Print out every line of the records below word for word.

[Stored records]
⟨
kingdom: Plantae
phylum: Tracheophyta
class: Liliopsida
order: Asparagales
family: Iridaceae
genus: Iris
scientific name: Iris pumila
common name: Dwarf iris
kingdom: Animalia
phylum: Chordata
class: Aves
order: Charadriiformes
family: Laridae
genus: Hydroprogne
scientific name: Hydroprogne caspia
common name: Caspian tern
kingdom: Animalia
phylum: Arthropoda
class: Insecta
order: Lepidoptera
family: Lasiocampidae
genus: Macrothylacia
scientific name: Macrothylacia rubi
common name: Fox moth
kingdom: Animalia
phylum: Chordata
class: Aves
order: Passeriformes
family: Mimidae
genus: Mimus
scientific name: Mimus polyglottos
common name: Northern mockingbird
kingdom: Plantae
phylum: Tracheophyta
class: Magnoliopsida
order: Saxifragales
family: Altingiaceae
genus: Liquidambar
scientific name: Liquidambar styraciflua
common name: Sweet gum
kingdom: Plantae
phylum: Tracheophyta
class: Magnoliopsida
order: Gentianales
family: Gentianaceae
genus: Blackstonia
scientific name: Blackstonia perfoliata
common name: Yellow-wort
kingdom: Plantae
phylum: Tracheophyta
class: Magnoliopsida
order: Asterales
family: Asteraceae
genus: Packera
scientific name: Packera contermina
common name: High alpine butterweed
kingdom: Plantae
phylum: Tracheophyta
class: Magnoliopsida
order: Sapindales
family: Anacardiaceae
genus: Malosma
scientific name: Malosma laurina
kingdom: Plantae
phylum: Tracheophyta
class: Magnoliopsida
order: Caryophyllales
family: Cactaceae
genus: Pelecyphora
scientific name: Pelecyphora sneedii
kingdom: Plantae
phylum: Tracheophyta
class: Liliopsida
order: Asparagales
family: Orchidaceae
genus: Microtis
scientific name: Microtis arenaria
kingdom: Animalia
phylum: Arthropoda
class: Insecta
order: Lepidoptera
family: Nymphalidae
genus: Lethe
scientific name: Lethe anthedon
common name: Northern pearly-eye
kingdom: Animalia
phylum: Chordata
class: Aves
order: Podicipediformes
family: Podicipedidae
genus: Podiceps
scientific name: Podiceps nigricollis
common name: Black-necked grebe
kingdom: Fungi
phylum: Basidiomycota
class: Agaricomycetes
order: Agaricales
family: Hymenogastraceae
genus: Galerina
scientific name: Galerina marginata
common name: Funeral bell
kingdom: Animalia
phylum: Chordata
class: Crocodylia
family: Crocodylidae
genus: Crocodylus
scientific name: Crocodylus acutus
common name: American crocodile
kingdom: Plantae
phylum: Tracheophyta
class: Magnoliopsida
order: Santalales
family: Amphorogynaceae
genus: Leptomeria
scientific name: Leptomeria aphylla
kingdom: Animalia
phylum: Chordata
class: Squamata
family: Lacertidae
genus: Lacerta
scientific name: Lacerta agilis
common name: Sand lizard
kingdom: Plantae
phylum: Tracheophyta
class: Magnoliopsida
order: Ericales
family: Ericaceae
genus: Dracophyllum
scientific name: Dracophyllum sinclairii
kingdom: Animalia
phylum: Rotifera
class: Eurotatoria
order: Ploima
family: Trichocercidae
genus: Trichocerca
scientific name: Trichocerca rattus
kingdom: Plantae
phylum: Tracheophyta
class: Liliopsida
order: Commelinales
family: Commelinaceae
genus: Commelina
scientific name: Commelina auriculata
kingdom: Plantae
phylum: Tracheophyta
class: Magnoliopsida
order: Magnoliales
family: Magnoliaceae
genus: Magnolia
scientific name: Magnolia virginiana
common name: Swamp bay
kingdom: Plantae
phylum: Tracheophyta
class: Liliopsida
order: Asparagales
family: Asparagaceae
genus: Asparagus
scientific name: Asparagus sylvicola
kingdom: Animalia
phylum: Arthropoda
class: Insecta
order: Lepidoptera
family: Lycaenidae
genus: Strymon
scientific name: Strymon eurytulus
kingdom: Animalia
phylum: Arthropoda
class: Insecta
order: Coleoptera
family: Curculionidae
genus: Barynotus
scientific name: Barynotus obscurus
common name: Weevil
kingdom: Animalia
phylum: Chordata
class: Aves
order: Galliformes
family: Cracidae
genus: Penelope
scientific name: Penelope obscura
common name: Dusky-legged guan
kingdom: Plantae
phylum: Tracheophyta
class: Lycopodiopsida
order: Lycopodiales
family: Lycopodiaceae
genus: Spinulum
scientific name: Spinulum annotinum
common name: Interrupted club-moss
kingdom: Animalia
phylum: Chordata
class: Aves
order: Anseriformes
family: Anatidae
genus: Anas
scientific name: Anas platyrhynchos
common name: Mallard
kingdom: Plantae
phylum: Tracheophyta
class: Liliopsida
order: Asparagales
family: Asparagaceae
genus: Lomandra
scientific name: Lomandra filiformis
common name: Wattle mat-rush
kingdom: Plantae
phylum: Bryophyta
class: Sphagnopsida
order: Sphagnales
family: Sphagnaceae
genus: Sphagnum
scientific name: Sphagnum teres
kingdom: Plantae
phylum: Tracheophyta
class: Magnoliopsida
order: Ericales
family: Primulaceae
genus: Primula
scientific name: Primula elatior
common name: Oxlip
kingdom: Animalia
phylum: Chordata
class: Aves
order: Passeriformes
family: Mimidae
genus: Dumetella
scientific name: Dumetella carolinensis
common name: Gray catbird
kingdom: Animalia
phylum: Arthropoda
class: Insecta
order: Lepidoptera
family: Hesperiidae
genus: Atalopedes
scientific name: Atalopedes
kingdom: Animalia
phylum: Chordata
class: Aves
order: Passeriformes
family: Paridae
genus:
⟩
* _THE COMPLETED TASK_:
kingdom: Plantae
phylum: Tracheophyta
class: Liliopsida
order: Asparagales
family: Iridaceae
genus: Iris
scientific name: Iris pumila
common name: Dwarf iris
kingdom: Animalia
phylum: Chordata
class: Aves
order: Charadriiformes
family: Laridae
genus: Hydroprogne
scientific name: Hydroprogne caspia
common name: Caspian tern
kingdom: Animalia
phylum: Arthropoda
class: Insecta
order: Lepidoptera
family: Lasiocampidae
genus: Macrothylacia
scientific name: Macrothylacia rubi
common name: Fox moth
kingdom: Animalia
phylum: Chordata
class: Aves
order: Passeriformes
family: Mimidae
genus: Mimus
scientific name: Mimus polyglottos
common name: Northern mockingbird
kingdom: Plantae
phylum: Tracheophyta
class: Magnoliopsida
order: Saxifragales
family: Altingiaceae
genus: Liquidambar
scientific name: Liquidambar styraciflua
common name: Sweet gum
kingdom: Plantae
phylum: Tracheophyta
class: Magnoliopsida
order: Gentianales
family: Gentianaceae
genus: Blackstonia
scientific name: Blackstonia perfoliata
common name: Yellow-wort
kingdom: Plantae
phylum: Tracheophyta
class: Magnoliopsida
order: Asterales
family: Asteraceae
genus: Packera
scientific name: Packera contermina
common name: High alpine butterweed
kingdom: Plantae
phylum: Tracheophyta
class: Magnoliopsida
order: Sapindales
family: Anacardiaceae
genus: Malosma
scientific name: Malosma laurina
kingdom: Plantae
phylum: Tracheophyta
class: Magnoliopsida
order: Caryophyllales
family: Cactaceae
genus: Pelecyphora
scientific name: Pelecyphora sneedii
kingdom: Plantae
phylum: Tracheophyta
class: Liliopsida
order: Asparagales
family: Orchidaceae
genus: Microtis
scientific name: Microtis arenaria
kingdom: Animalia
phylum: Arthropoda
class: Insecta
order: Lepidoptera
family: Nymphalidae
genus: Lethe
scientific name: Lethe anthedon
common name: Northern pearly-eye
kingdom: Animalia
phylum: Chordata
class: Aves
order: Podicipediformes
family: Podicipedidae
genus: Podiceps
scientific name: Podiceps nigricollis
common name: Black-necked grebe
kingdom: Fungi
phylum: Basidiomycota
class: Agaricomycetes
order: Agaricales
family: Hymenogastraceae
genus: Galerina
scientific name: Galerina marginata
common name: Funeral bell
kingdom: Animalia
phylum: Chordata
class: Crocodylia
family: Crocodylidae
genus: Crocodylus
scientific name: Crocodylus acutus
common name: American crocodile
kingdom: Plantae
phylum: Tracheophyta
class: Magnoliopsida
order: Santalales
family: Amphorogynaceae
genus: Leptomeria
scientific name: Leptomeria aphylla
kingdom: Animalia
phylum: Chordata
class: Squamata
family: Lacertidae
genus: Lacerta
scientific name: Lacerta agilis
common name: Sand lizard
kingdom: Plantae
phylum: Tracheophyta
class: Magnoliopsida
order: Ericales
family: Ericaceae
genus: Dracophyllum
scientific name: Dracophyllum sinclairii
kingdom: Animalia
phylum: Rotifera
class: Eurotatoria
order: Ploima
family: Trichocercidae
genus: Trichocerca
scientific name: Trichocerca rattus
kingdom: Plantae
phylum: Tracheophyta
class: Liliopsida
order: Commelinales
family: Commelinaceae
genus: Commelina
scientific name: Commelina auriculata
kingdom: Plantae
phylum: Tracheophyta
class: Magnoliopsida
order: Magnoliales
family: Magnoliaceae
genus: Magnolia
scientific name: Magnolia virginiana
common name: Swamp bay
kingdom: Plantae
phylum: Tracheophyta
class: Liliopsida
order: Asparagales
family: Asparagaceae
genus: Asparagus
scientific name: Asparagus sylvicola
kingdom: Animalia
phylum: Arthropoda
class: Insecta
order: Lepidoptera
family: Lycaenidae
genus: Strymon
scientific name: Strymon eurytulus
kingdom: Animalia
phylum: Arthropoda
class: Insecta
order: Coleoptera
family: Curculionidae
genus: Barynotus
scientific name: Barynotus obscurus
common name: Weevil
kingdom: Animalia
phylum: Chordata
class: Aves
order: Galliformes
family: Cracidae
genus: Penelope
scientific name: Penelope obscura
common name: Dusky-legged guan
kingdom: Plantae
phylum: Tracheophyta
class: Lycopodiopsida
order: Lycopodiales
family: Lycopodiaceae
genus: Spinulum
scientific name: Spinulum annotinum
common name: Interrupted club-moss
kingdom: Animalia
phylum: Chordata
class: Aves
order: Anseriformes
family: Anatidae
genus: Anas
scientific name: Anas platyrhynchos
common name: Mallard
kingdom: Plantae
phylum: Tracheophyta
class: Liliopsida
order: Asparagales
family: Asparagaceae
genus: Lomandra
scientific name: Lomandra filiformis
common name: Wattle mat-rush
kingdom: Plantae
phylum: Bryophyta
class: Sphagnopsida
order: Sphagnales
family: Sphagnaceae
genus: Sphagnum
scientific name: Sphagnum teres
kingdom: Plantae
phylum: Tracheophyta
class: Magnoliopsida
order: Ericales
family: Primulaceae
genus: Primula
scientific name: Primula elatior
common name: Oxlip
kingdom: Animalia
phylum: Chordata
class: Aves
order: Passeriformes
family: Mimidae
genus: Dumetella
scientific name: Dumetella carolinensis
common name: Gray catbird
kingdom: Animalia
phylum: Arthropoda
class: Insecta
order: Lepidoptera
family: Hesperiidae
genus: Atalopedes
scientific name: Atalopedes
kingdom: Animalia
phylum: Chordata
class: Aves
order: Passeriformes
family: Paridae
genus:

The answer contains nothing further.